This discussion has been locked. The information referenced herein may be inaccurate due to age, software updates, or external references.
You can no longer post new replies to this discussion. If you have a similar question you can start a new discussion in this forum.

Implications of configuring LEM to store original logs

I would like to understand the implications to my LEM environment if I were to configure it to store the original logs as per the KB article HERE.

Thanks in advance for any feedback!

  • I would assume that there is a considerable increase in storage usage as this data is stored separately in addition to the normalized data?  Any other implications?

  • I am very intrested in this as well.  I assume we would need a separate appliance to store all this...

  • I know that you can configure the same appliance to store it, I configured it in a lab once.  I am more concerned about the impact on storage and performance for the appliance... and any other impacts I have have not thought of.

  • FormerMember
    0 FormerMember

    There is some event processing overhead on the appliance, but it is mostly storage and IO. The original log store is compressed, and since it's all text data you can imagine it's relatively well-compressed. Putting the log storage on the same disk as the normalized storage just means they are both reading/writing to the same location - could slow down searching, reporting, etc. We do have the ability to configure for a secondary appliance (no additional licensing).

    They will work to coexist on the same disk, about 50/50 (this ratio is configurable on our end with assistance, if necessary), so data will rotate out of each storage platform to prevent you from running out of disk space.
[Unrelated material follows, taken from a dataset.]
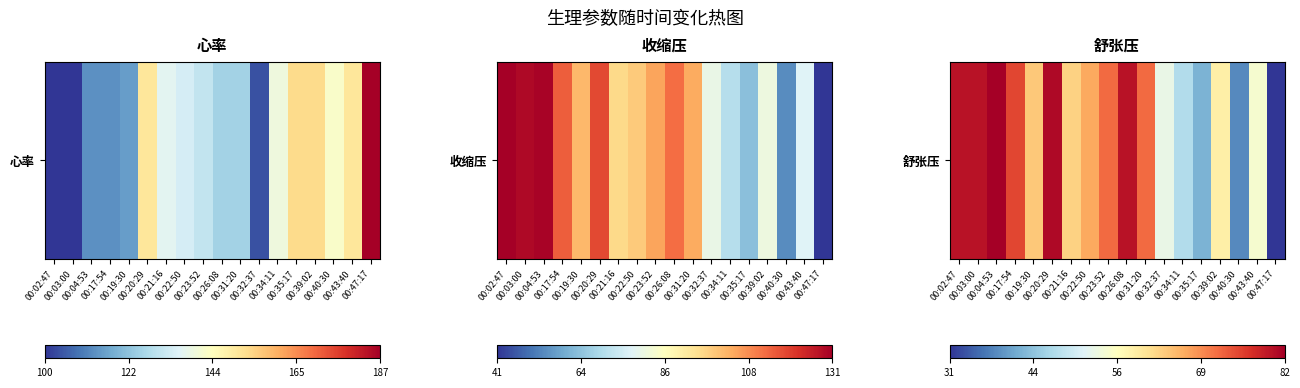

The chart shows a value of 94 at 00:21:16. True or false?

False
That could mean that you squeeze your timeframe for the normalized store too far, though you could expand the disk.

    On the event processing side, it does create additional load at the core, but usually if everything's running fine things are relatively invisible.

  • In our case even if we had it on a different appliance it would likely be using the same storage back-end so I am not sure how much benefit this would be. 

    Do you have architecture documentation you can point me to for architecting LEM solutions for different environments using these different options that you mention?  We are a service provider looking to provide both a SIEM IaaS solution as well as managed NOC and HIPAA/PCI Cloud services utilizing LEM so understanding the architecture options is going to be important for us.

    Also, for the 2nd appliance option is there documentation you can point me to on how to configure this?

    I really love hearing about all of the different ways LEM solutions can be setup but I would prefer if I had the ability to configure these things versus needing to call support and having them do it for me.

  • The LEM virtual appliance deploys, by default, with a 250GB disk.  In version 5.4, the limit to expand this was 1TB because of license restrictions for the database that was used.  In 5.6, the sky is the limit.  However, in HyperV and some versions of ESX, the limit on the size of a virtual machine is 2TB.  In ESX 5.5, this limit is now 62TB (see page 12).  LEM 5.6+ will happily expand to fill that space, meaning that you can keep more information in both the normalized alert and raw log databases.

    It's true that the LEM can be split into multiple hosts, but this is a solution that has been discouraged since the LEM went to a virtual appliance (which is easy to expand and add cores and memory to) vs the old TriGeo SIM (which was hardware), and most companies would end up hosting multiple parts on the same host with the same storage, so there's very little gained by splitting the LEM up.  As such, most (all?) of the documentation on that sort of deployment is internal only, and the recommended solution is "use a virtual machine and make it bigger."

    I know that HIPAA, SOX and other groups have different retention requirements, and different formats that they consider acceptable.  Some auditors are happy if you run Reports regularly and keep those, some want the actual database accessible.  This can be a challenge for sizing: "Can I keep 5 years of data in the database?"  Maybe.  If you're getting 10KB of logs a day, a year is 3.6MB and 250GB is a lifetime of data.  If you get millions of events a day, it adds up.

    Can the processor handle it?  This also depends: how many rules are you running? What do those rules do?  If all you're doing is taking notes, the overhead can be minimal and the LEM will handle a lot of events easily.  If you have rules firing on every alert, the processing need can be intense.  Some of that can be alleviated by throwing more resources at the LEM in your virtual manager.

  • Awesome follow-up, thanks for this.

    While I understand the "add more beef" to the system concept.  I guess my only concern would be the drive size limiting my data retention but I guess that is potentially a problem either way.  By adding the raw data-store I just reduce it even more.

  • I guess the questions to answer are "How much data do you generate in a day?" and "How many days do you need to keep?"

    You might consider multiple LEMs monitoring different segments of the network, which at least allows you to "divide and conquer" the devices you need to monitor.